Hear no.. see no...speak no...

Hear no.. see no...speak no...

Michael Cook


Festival Year :


Exhibition Description

The exhibition Hear no...see no...speak no... presents selected works from three of Michael Cook’s photographic series:

Undiscovered reflects upon the occupation of Australia by Great Britain. The moment of Cook’s sighting of Point Hicks has interminably been presented in history as the 'discovery' of Australia, despite the fact that Aboriginal people had been living on this continent for tens of thousands of years. Subsequent British settlers had no idea of the basis and meaning of Aboriginal culture prior to their arrival and Aborigines were seen as inferior people with no education or organisation; their knowledge and experience of the land was ignored.

Civilised depict Indigenous Australians in period attire of the four European powers that visited Australia around the time of colonisation: the Dutch, Spanish, French and English. Any one of these nations could have become the ruler of this farflung domain and Cook’s works invite the viewer to speculate what might have been had a colonial power other than England been the eventual conqueror. Upon the European discovery of Australia, Aborigines were seen as 'natives'—part of the flora and fauna. European settlers were not interested in understanding new cultures, or how Aborigines lived in harmony with the land—only that their way of life was superior. Even today, Aboriginal people are still suffering because these beliefs still exist amongst some non-Indigenous Australians. Even today, in a so-called ‘modern’ society, racism is rife. This body of work dresses Aboriginal Australians in the fashions of four European countries that visited Australia before and in the early stages of colonialisation: Spain, The Netherlands, England and France. It asks ‘what makes a person civilised?’ and suggests how different history might have been if those Europeans had realised that the Aborigines were indeed civilised.

Broken Dreams illustrates a dream-like story of a journey from England to Australia seen through the mind of a young Aboriginal woman. With London’s distinctive skyline setting the scene of the first images, the girl’s imagination is at its most vivid after seeing European women for the first time. During the journey, the dream is slowly replaced with reality. At the beginning of the journey, the subject is dressed in a British manner, but becomes more ‘native’ as the work progresses, as does her growing awareness of her own culture and history.

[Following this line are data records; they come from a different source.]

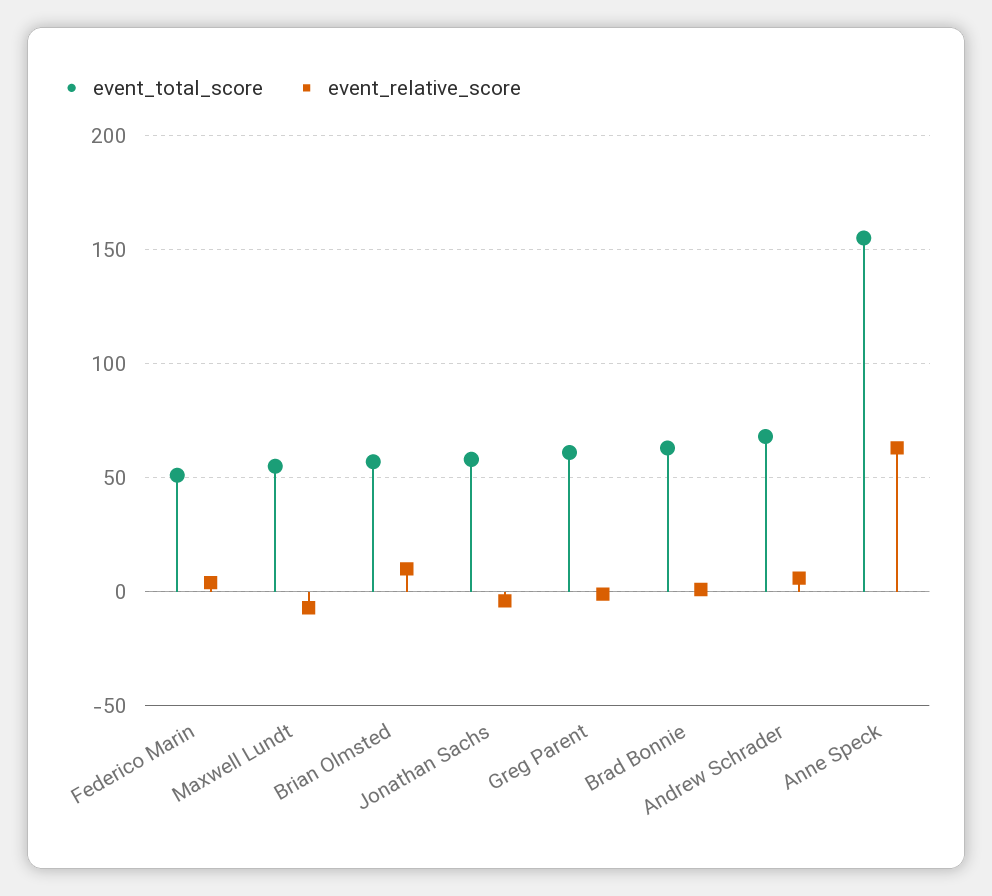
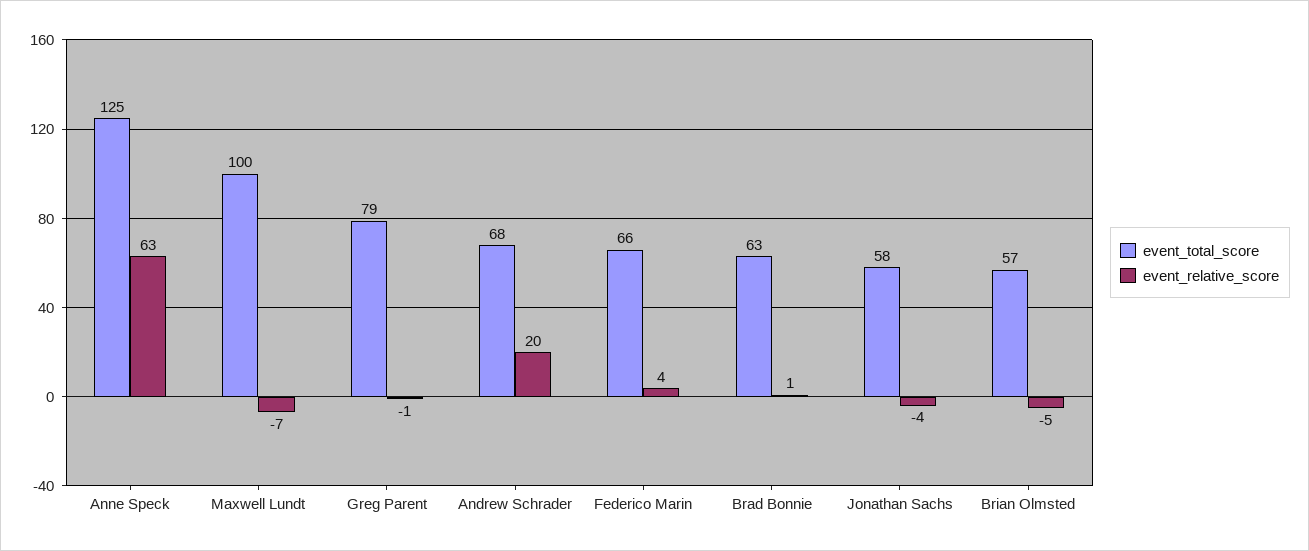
  {
    "event_total_score": {
-     "Federico Marin": 50,
+     "Federico Marin": 66,
-     "Maxwell Lundt": 55,
+     "Maxwell Lundt": 100,
      "Brian Olmsted": 57,
      "Jonathan Sachs": 58,
-     "Greg Parent": 60,
+     "Greg Parent": 79,
      "Brad Bonnie": 63,
      "Andrew Schrader": 68,
-     "Anne Speck": 155
+     "Anne Speck": 125
    },
    "event_relative_score": {
      "Federico Marin": 4,
      "Maxwell Lundt": -7,
-     "Brian Olmsted": 10,
+     "Brian Olmsted": -5,
      "Jonathan Sachs": -4,
      "Greg Parent": -1,
      "Brad Bonnie": 1,
-     "Andrew Schrader": 5,
+     "Andrew Schrader": 20,
      "Anne Speck": 63
    }
  }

Michael Cook is a rapidly emerging artist with immense talent and exceptional skills. From his first exhibition Through My Eyes, hosted by Andrew Baker Art Dealer in 2010, a complete suite of twenty-seven works was acquired by the National Gallery of Australia. Michael’s second solo exhibition saw the National Gallery acquire complete suites of the artist’s Undiscovered and Broken Dreams series; a further twenty works in all. Cook’s works have subsequently been collected by the Art Gallery of Western Australia, Perth, Queensland Art Gallery, Brisbane and numerous regional and university collections. In 2008 and 2011, Michael won ‘Visual Artist of the Year’ at the annual Deadly Awards—the Deadlys are Aboriginal Australia’s equivalent to the Oscars. In 2011, Michael Cook was one of the most prominently featured artists in UnDisclosed: 2nd National Indigenous Art Triennial at the National Gallery of Australia. In 2012, the Sunshine Coast-based artist was one of the handful of Australian artists invited to show in The 7th Asia Pacific Triennial of Contemporary Art (APT7) at Queensland Art Gallery/GoMA.

The exhibition is presented by Queensland Centre for Photography in partnership with PIMCO and with the help of Andrew Baker Art Dealer.

This exhibition is part of the PIMCO/QCP program, a series of exhibitions and projects in Brisbane, Sydney and Melbourne. The program presents the work of Queensland photomedia artists to new audiences in Melbourne and Sydney, working closely with galleries and festivals in these cities. In Brisbane, the exhibitions showcase the best of Australian photomedia art from other states to engage local audiences and inspire Queensland artists.